Pour la réalisation du retable, Carton a puisé dans ses souvenirs de la sculpture des cathédrales du nord de la France : la partie inférieure représente un panorama de la Terre et le monde souterrain le Purgatoire, tandis que l’Enfer est représenté dans la prédelle . Le linteau actuel supporte un tympan dominé par la Sainte-Trinité. Au XVe siècle, le style développé par le maître de l’Annonciation d’Aix et Carton devient l’un des grands styles de l’Europe latine, à l’égal du florentin, de l’espagnol et du portugais.
Vierge à l’enfant
Aucun document connu ne mentionne le retable Vierge à l’Enfant entre St Jacques et St Agricola avec deux donateurs ) Vierge à l’Enfant entre St Jacques et St Agricola avec deux donateurs) (Musée d’Avignon), probablement inachevé. Sa provenance est inconnue et les armoiries ont été oblitérées, ce qui ne permet pas d’identifier les donateurs. Cependant, la couleur, le dessin, la densité, les visages tendus et les yeux creusés, la Vierge caractéristique, les mains, l’ombrage directionnel, tout indique le pinceau de Carton. Si l’évêque est saint Agricola, un saint particulièrement vénéré à Avignon, le tableau pourrait bien appartenir à la première période de travail de Carton dans la ville, vers 1447-50.
La Pietà d’Avignon
Le sujet de la Pietà d’Avignon (Louvre) (en particulier la façon dont saint Jean enlève la couronne d’épines) et sa composition ont influencé la Pietà de Tarascon peinte vers 1456 (Paris, musée Cluny), ce qui prouve qu’elle est antérieure à cette date. Elle était presque certainement destinée à la charte de Villeneuve, et certaines caractéristiques de l’œuvre, comme la composition, la figure du Christ, le dessin des yeux, des mains et des rochers, indiquent la paternité de Carton.
La saleté qui recouvre le tableau a complètement modifié la couleur, pourtant assez pure et austère, et a également altéré les formes, ajoutant un faux clair-obscur . Le donateur, un chanoine in amis, ressemble étrangement au portrait de Montagnac, qui apparaît deux fois dans le tableau de Carton «Couronnement de la Vierge». On peut donc supposer que Montagnac, au retour de son pèlerinage, a décidé de renouveler le tableau votif le représentant en donateur, qui devait être placé sur son tombeau à Chartreuse.

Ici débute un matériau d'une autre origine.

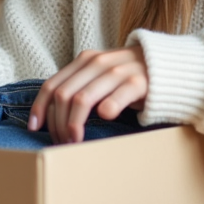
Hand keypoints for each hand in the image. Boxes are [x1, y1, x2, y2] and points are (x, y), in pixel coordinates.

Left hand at [28, 47, 147, 143]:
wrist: (169, 68)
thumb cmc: (128, 79)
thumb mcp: (100, 78)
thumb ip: (79, 87)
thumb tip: (51, 114)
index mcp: (85, 60)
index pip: (52, 85)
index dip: (40, 108)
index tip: (35, 128)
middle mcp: (98, 62)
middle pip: (64, 95)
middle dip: (57, 123)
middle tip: (62, 142)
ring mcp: (118, 70)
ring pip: (83, 99)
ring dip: (74, 124)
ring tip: (75, 141)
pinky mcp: (139, 82)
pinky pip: (116, 98)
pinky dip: (106, 110)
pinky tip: (104, 120)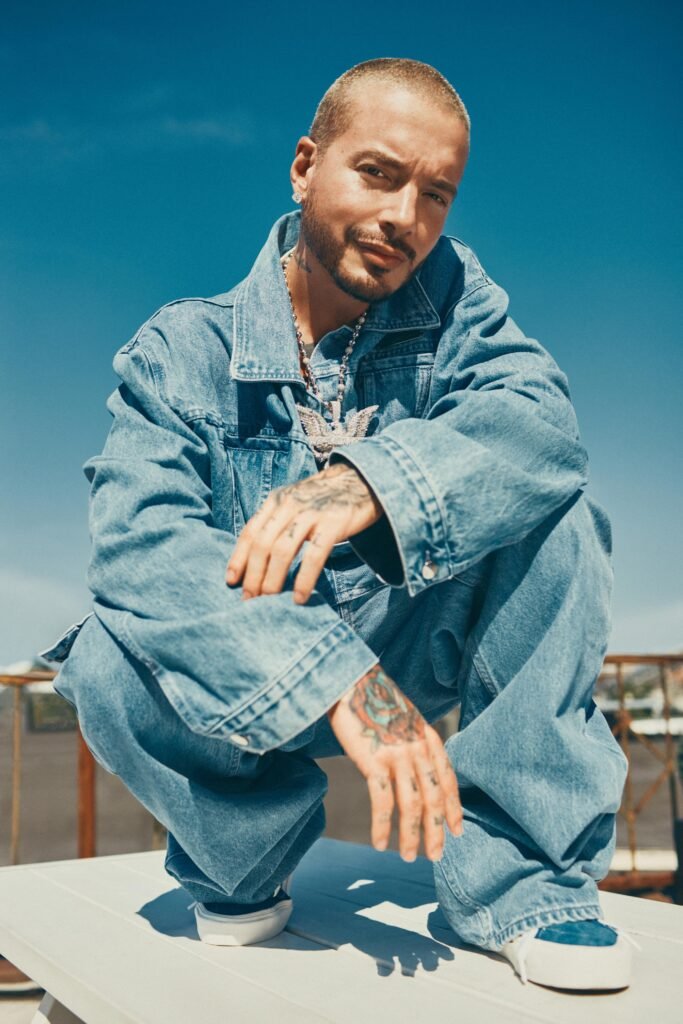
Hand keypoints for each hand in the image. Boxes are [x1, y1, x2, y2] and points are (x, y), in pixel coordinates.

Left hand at [225, 461, 382, 602]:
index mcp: (276, 500)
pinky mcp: (334, 523)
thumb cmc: (324, 499)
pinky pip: (313, 556)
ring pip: (282, 550)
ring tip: (269, 600)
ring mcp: (311, 513)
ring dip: (272, 580)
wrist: (362, 480)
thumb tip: (257, 559)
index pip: (250, 531)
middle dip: (253, 575)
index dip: (238, 558)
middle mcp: (290, 504)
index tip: (231, 582)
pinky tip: (299, 597)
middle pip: (262, 544)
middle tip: (250, 600)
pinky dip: (303, 579)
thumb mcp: (295, 502)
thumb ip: (277, 522)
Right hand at [327, 665, 463, 862]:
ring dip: (412, 836)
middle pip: (435, 798)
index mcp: (427, 738)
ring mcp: (398, 755)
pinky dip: (383, 827)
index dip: (454, 807)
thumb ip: (413, 742)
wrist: (351, 680)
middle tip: (437, 856)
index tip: (457, 831)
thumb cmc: (372, 700)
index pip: (448, 779)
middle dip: (437, 830)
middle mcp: (418, 748)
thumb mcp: (403, 719)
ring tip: (409, 857)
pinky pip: (383, 802)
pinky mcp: (375, 760)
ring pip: (413, 805)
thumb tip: (413, 766)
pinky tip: (380, 843)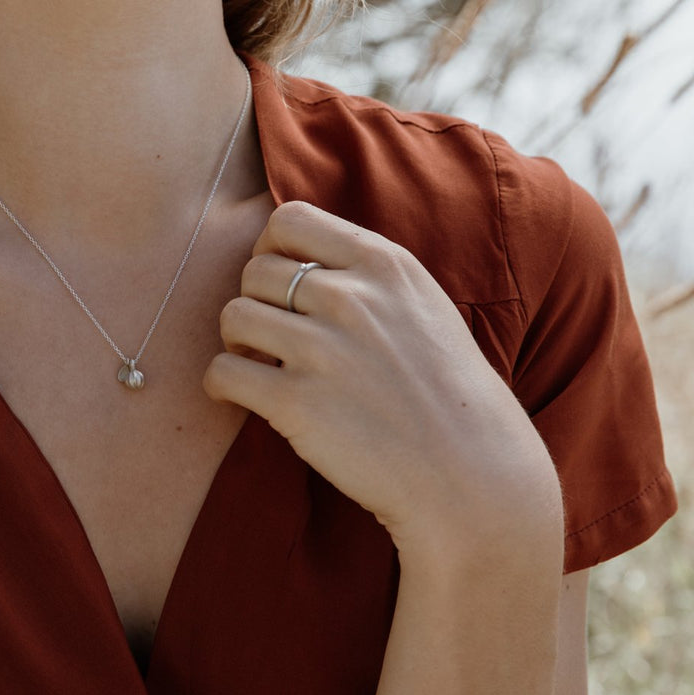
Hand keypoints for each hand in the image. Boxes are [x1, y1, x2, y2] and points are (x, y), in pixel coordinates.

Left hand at [203, 202, 561, 561]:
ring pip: (232, 315)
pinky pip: (221, 372)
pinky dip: (220, 384)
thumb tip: (297, 258)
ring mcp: (322, 349)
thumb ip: (366, 274)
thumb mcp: (423, 305)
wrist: (472, 475)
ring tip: (257, 364)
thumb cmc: (448, 392)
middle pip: (255, 270)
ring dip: (236, 341)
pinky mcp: (296, 404)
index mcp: (383, 265)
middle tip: (269, 336)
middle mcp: (351, 298)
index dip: (269, 247)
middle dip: (254, 300)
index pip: (290, 219)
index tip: (276, 281)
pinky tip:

Le Couronnement de la Vierge, peint comme un retable, n’a pas pris la place du tableau votif (il n’a pas été placé à côté du tombeau du donateur et le représente très discrètement sous la forme d’un minuscule personnage en prière). En revanche, la Pieta «» avec la Jérusalem orientalisée et le canon du donateur au premier plan peut se targuer d’être une version véritablement nouvelle et «actualisée» du projet de 1449 conçu après le pèlerinage. À l’instar de Maître Flemalle, van Eyck et Roger van der Weyden, le donateur n’est pas représenté comme une figure archaïque, mais sur la même échelle que les saints personnages.
Héritage
Malgré le statut de Carton comme l’un des grands peintres médiévaux, et son influence considérable sur l’art religieux en Provence, ainsi que sur les travaux ultérieurs en Allemagne et en Italie, il est resté dans l’obscurité totale jusqu’en 1900, lorsque «Le Couronnement de Notre-Dame» a été exposé à Paris. Depuis lors, la prise de conscience de son importance et le nombre de peintures qui lui sont attribuées n’ont cessé de croître, jusqu’à l’attribution de la «Pietà» d’Avignon au milieu des années 1960.
Sur les autres artistes travaillant en France au XVe siècle, voir :
Melchior Bruderlam (c. 1350-1411)
Jacquemart de Esdin (c. 1355-1414)
Les frères limbourgeois (fl. 1390-1416)
Pour en savoir plus sur l’enluminure et la miniature européennes, voir :
Enluminures manuscrites médiévales (c.1000-1500)
Enluminures manuscrites romanes (c.1000-1150)
Enluminures manuscrites gothiques (c.1150-1350)
Les œuvres d’Angerrand Carton sont visibles dans certains des plus beaux musées d’art d’Europe.